Data section start

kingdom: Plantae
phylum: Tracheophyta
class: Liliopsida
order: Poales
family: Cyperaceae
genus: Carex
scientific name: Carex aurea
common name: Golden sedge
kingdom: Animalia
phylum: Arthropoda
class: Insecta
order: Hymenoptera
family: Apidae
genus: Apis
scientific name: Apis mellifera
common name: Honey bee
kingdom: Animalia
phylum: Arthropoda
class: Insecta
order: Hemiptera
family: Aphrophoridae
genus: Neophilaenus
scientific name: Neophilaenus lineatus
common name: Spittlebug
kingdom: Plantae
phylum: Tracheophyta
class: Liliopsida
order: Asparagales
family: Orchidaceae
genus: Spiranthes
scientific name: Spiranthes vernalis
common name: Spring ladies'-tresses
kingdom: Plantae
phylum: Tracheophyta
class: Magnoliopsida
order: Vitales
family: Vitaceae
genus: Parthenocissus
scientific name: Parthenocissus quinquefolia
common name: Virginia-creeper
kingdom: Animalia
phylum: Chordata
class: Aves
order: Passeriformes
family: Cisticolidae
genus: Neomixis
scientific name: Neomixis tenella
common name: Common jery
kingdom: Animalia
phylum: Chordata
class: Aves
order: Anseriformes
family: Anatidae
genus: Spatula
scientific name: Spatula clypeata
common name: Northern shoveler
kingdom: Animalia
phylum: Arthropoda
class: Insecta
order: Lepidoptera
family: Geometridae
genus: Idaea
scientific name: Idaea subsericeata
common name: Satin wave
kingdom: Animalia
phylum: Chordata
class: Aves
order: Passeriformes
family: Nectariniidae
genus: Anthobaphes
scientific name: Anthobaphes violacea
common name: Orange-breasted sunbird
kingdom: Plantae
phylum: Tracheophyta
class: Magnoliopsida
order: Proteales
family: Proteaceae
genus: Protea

Data section end

=== Do this ===
Please quote everything in the listing above from the line containing "common name: Orange-breasted sunbird" down to its final line, both included.

=== Written reply ===
common name: Orange-breasted sunbird
kingdom: Plantae
phylum: Tracheophyta
class: Magnoliopsida
order: Proteales
family: Proteaceae
genus: Protea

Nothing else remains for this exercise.